Germany's aging society and technological change require new investments in key sectors like education and the integration of refugees. This is what the OECD says in its latest survey of Europe's biggest economy.

https://p.dw.com/p/1IPgK
Berlin OECD Generalsekretär Angel Gurria Wirtschaftsbericht Deutschland
Image: picture-alliance/abaca/M. Kaman

Germany had failed to take advantage of low borrowing costs to boost investment that was essential to longer-term economic growth, the Organisation for Economic Cooperation and Development (OECD) said on Tuesday.

Germany must also beef up its services sector so as to ensure that its economic backbone of manufacturing does not weaken, OECD researchers said in their latest country report.
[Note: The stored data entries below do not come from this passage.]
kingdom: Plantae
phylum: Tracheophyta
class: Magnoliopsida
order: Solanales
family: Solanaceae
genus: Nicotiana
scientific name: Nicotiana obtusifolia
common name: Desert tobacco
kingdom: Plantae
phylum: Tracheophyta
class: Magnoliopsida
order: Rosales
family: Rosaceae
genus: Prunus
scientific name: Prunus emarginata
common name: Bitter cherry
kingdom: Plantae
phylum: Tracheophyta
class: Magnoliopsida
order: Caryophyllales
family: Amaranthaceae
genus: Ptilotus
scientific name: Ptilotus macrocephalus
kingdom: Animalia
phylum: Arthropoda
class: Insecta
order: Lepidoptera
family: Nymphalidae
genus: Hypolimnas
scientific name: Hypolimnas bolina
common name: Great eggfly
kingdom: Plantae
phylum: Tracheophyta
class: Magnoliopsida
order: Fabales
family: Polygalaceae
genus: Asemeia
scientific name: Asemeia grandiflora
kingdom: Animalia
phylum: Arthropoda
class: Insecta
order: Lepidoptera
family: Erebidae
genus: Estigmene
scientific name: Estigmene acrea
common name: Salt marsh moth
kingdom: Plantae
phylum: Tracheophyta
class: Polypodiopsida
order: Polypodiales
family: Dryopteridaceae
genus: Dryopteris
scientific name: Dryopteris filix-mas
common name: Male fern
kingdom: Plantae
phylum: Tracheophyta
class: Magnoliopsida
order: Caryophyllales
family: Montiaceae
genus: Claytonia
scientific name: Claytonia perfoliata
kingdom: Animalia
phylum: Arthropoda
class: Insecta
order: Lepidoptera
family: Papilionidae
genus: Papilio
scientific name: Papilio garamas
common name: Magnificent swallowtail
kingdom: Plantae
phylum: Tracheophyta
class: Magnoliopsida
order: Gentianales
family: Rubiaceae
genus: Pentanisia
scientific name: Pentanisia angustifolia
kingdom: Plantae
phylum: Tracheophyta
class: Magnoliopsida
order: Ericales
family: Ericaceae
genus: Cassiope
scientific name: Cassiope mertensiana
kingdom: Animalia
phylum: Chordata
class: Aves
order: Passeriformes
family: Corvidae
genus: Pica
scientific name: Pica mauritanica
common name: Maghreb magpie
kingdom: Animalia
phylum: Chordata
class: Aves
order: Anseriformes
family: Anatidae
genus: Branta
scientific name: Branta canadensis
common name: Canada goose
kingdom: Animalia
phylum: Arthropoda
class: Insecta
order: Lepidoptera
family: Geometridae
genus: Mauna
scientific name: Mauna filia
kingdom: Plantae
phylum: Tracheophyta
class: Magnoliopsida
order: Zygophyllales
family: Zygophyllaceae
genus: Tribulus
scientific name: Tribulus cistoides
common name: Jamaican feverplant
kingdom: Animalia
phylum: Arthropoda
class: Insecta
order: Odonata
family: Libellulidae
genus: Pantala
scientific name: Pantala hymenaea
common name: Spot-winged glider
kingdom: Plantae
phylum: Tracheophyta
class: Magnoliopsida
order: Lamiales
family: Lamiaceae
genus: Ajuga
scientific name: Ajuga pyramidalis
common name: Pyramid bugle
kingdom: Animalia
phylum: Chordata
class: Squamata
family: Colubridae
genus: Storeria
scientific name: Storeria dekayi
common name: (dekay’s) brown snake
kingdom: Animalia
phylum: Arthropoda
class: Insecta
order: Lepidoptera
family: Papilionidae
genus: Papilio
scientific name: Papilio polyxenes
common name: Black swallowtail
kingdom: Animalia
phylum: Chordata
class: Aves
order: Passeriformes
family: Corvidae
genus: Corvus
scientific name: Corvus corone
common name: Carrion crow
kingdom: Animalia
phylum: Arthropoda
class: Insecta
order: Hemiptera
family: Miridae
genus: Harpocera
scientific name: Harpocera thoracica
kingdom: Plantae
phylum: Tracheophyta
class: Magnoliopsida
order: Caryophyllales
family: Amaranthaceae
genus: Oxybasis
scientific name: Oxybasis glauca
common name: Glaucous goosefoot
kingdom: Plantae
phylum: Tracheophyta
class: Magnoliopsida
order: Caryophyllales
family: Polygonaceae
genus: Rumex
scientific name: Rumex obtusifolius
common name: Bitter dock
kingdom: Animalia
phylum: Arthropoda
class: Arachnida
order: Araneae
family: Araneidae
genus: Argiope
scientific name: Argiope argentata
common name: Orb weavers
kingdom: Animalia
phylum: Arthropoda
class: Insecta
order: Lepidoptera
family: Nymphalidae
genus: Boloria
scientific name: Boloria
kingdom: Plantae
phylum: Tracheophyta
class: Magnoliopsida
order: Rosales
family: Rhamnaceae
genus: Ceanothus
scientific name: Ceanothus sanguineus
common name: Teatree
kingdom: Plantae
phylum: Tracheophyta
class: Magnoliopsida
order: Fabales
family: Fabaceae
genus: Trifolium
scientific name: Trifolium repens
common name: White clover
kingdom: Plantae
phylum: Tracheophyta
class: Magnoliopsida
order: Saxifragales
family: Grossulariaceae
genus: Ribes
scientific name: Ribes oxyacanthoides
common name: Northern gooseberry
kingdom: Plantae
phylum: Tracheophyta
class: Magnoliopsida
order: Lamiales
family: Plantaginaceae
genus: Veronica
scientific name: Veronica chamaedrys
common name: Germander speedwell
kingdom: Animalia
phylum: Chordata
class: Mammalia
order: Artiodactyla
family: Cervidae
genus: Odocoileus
"You have to invest in services, upskill the people in services," OECD chief Angel Gurria told a news conference in Berlin. "Otherwise, Germany's industrial success is going to slow down because you don't have the same level of productivity in the two areas."

A 'number of challenges' ahead

While acknowledging the success of Europe's biggest economy in recent years, with stable growth, a robust labor market and healthy public finances, the Paris-based institution pointed to "a number of challenges" facing Germany. And there was "little room for complacency," it argued.

“Labor productivity growth has weakened and has been low in the service sector. Stronger productivity growth will be critical to ensure rising living standards in the medium and long term as the labor force is set to fall more strongly than the population as a result of aging,” the OECD warned.

Germany's industrial prowess is built on its cars, chemicals and precision engineering, but the economic powerhouse is less successful in the services sector, which is regarded to be over-regulated and rigid.

Both the OECD and the International Monetary Fund (IMF) have repeatedly called on Germany to invest in infrastructure and education, a call IMF chief Christine Lagarde reiterated while on a visit to the country on Tuesday.

According to the OECD, another lesson to be learned from the overall decline of Germany's labor force was that the country's retirement age needed to go up.

Gurria also urged the government to integrate the many refugees who had arrived in Germany in recent months with special education, language courses and training initiatives.

That "requires a substantial upfront investment, but it pays," the OECD chief said.